Python code line is too long and needs breaking up

Question

How can I , if possible, carry the end part of the code shown below, over onto another line(s) or alter the text, to achieve the desired outcome, with less code. I have typed the following code:

import pandas as pd
import requests
from bs4 import BeautifulSoup
res = requests.get("http://web.archive.org/web/20070826230746/http://www.bbmf.co.uk/july07.html")
soup = BeautifulSoup(res.content,'lxml')
table = soup.find_all('table')[0]

df = pd.read_html(str(table))
df = df[1]
df = df.rename(columns=df.iloc[0])
df = df.iloc[2:]
df.head(15)

Southport = df[df['Location'].str.contains('- Display') & (df['Lancaster'] == '') & (df['Dakota'] == 'D') & (df['Spitfire'] == 'S') & (df['Hurricane'] == 'H') | (df[df['Location'].str.contains('- Display') & (df['Lancaster'] == '') & (df['Dakota'] == 'D') & (df['Spitfire'] == 'S') | df[df['Location'].str.contains('- Display') & (df['Lancaster'] == '') & (df['Dakota'] == 'D') & (df['Spitfire'] == 'SS')] 
Southport

What I am trying to achieve is the following Data to be shown :- Displays only, and only showing Dakota Spitfire and Hurricane or Dakota and Spitfire or Dakota and Two Spitfires, if they are shown in the Data Table Schedule, here is the whole Code.
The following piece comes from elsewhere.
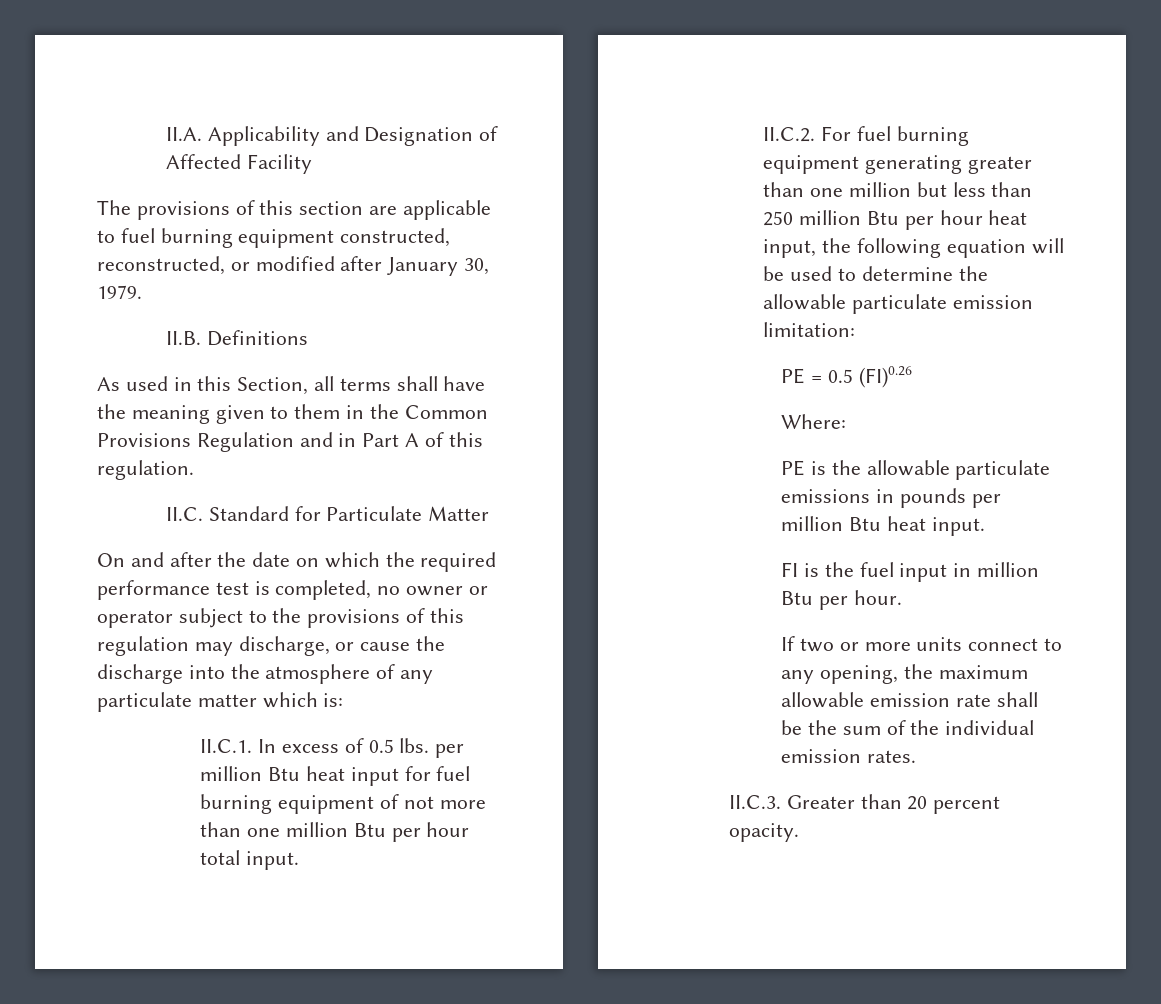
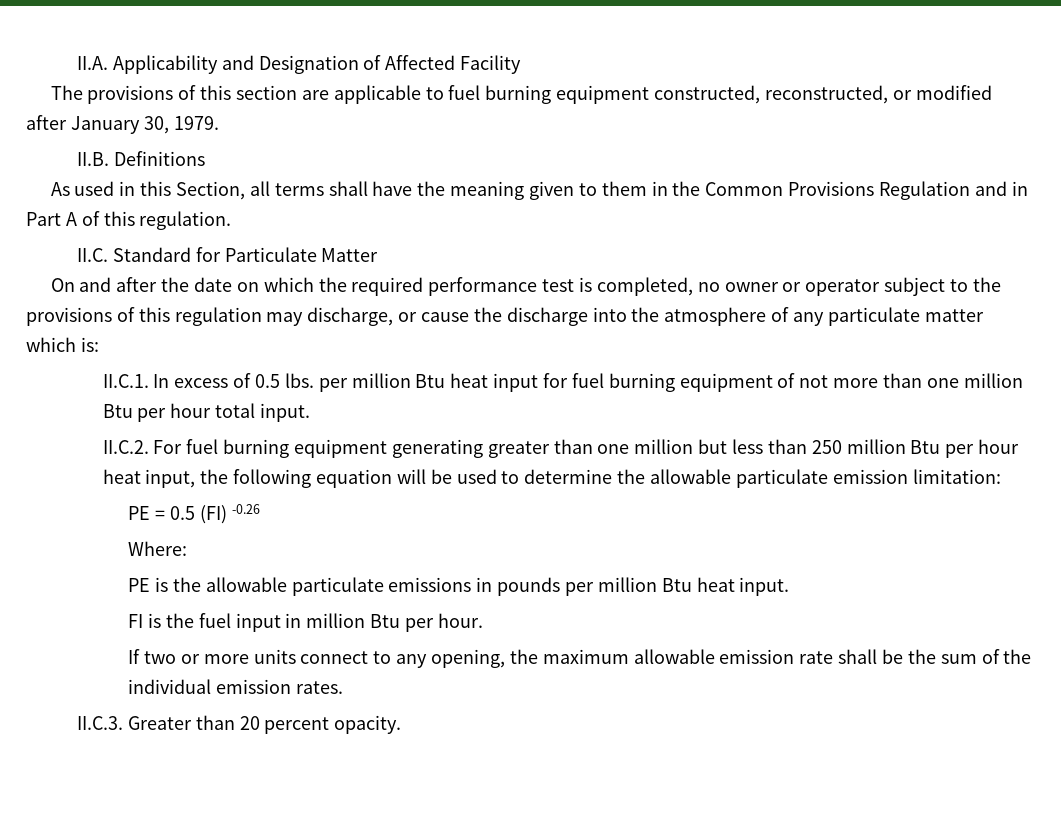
[858,366,912,388] (FI)0.26 -> [199,504,260,524] (FI) -0.26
It is the line starting Southport = that needs editing:

I get the following Traceback Error when I run the Code, which I believe is due to the line of code being too long:

File "<ipython-input-1-518a9f1c8e98>", line 23
    Southport
            ^
SyntaxError: invalid syntax

I am running the code in the internet program Jupyter Notebook

Answer 1

In my opinion this is typical copy/paste error; you would simply have to delete the first (df[ after the first (df['Hurricane'] == 'H') | and the df[ after the second | - then there at least shouldn't be any syntax error anymore.

However, the logic is far too verbose, as either df['Location'].str.contains('- Display') and (df['Lancaster'] == '') and also (df['Dakota'] == 'D') is part of every or-separated boolean term.
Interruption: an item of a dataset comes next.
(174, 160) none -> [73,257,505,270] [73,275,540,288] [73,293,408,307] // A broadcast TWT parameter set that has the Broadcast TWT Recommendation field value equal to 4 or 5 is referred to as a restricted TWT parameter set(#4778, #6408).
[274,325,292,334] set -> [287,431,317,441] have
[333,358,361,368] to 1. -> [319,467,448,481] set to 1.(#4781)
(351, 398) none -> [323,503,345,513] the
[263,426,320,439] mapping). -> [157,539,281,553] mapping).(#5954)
Besides that, df['Location'].str.contains('- Display') & (df['Lancaster'] == '') & (df['Dakota'] == 'D') & (df['Spitfire'] == 'S') is a superset of df['Location'].str.contains('- Display') & (df['Lancaster'] == '') & (df['Dakota'] == 'D') & (df['Spitfire'] == 'S') & (df['Hurricane'] == 'H'), which means the latter doesn't provide more rows if you have the first anyway, so you can leave it completely away.
So everything is in a first step cut down to

Southport = df[df['Location'].str.contains('- Display') & (df['Lancaster'] == '') & (df['Dakota'] == 'D') & (df['Spitfire'] == 'S') | df['Location'].str.contains('- Display') & (df['Lancaster'] == '') & (df['Dakota'] == 'D') & (df['Spitfire'] == 'SS')] 
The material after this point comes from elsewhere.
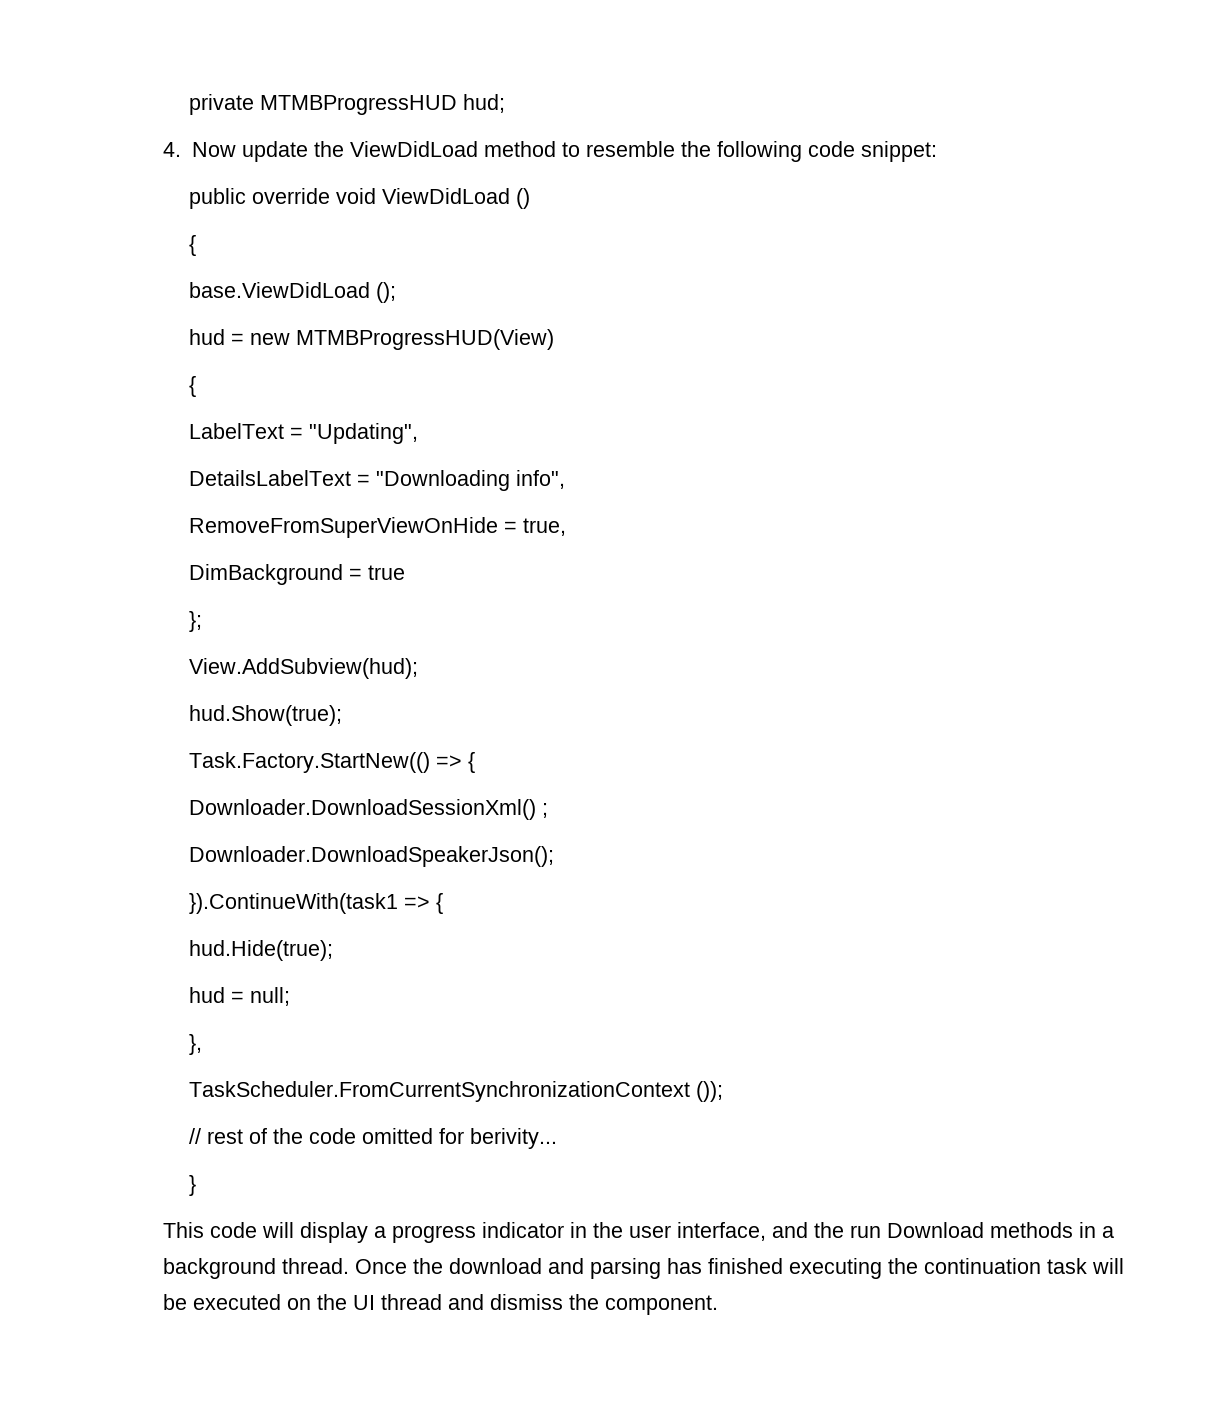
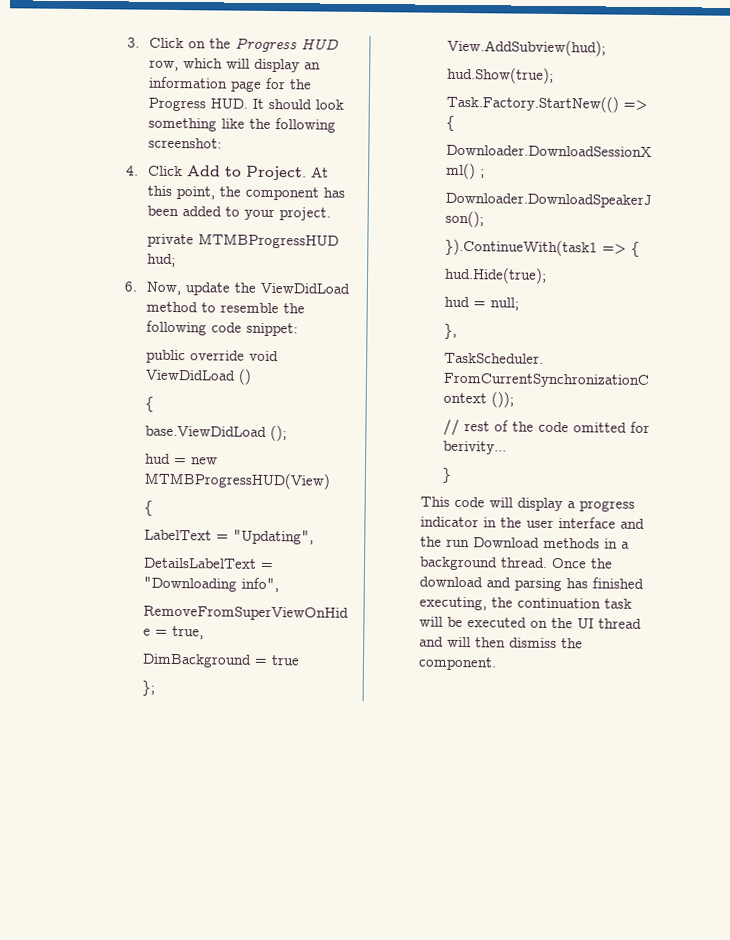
(188, 104) none -> [126,37,339,53] [148,58,321,73] [147,76,312,92] [147,97,344,112] [147,117,336,133] [147,137,222,149] [125,165,329,181] [146,185,345,201] [146,205,331,221] 3. Click on the Progress HUD row, which will display an information page for the Progress HUD. It should look something like the following screenshot: // 4. Click Add to Project. At this point, the component has been added to your project. //
[163,142,237,157] 4. Now -> [123,281,181,296] 6. Now,
[677,1222,767,1241] interface, -> [557,517,616,529] interface
[789,1258,883,1279] executing -> [418,596,487,611] executing,
(485, 1302) none -> [446,636,506,648] will then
which can be expressed shorter as

Southport = df[(df['Location'].str.contains('- Display') & (df['Lancaster'] == '') & (df['Dakota'] == 'D')) & ((df['Spitfire'] == 'S') | (df['Spitfire'] == 'SS'))] 

because A & B & C | A & B & D is A & B & (C | D).

And if I recall it right, a pattern like =='S' or =='SS' should be better expressed by pandas' isin:

Southport = df[df['Location'].str.contains('- Display') & (df['Lancaster'] == '') & (df['Dakota'] == 'D') & df['Spitfire'].isin(['S', 'SS'])]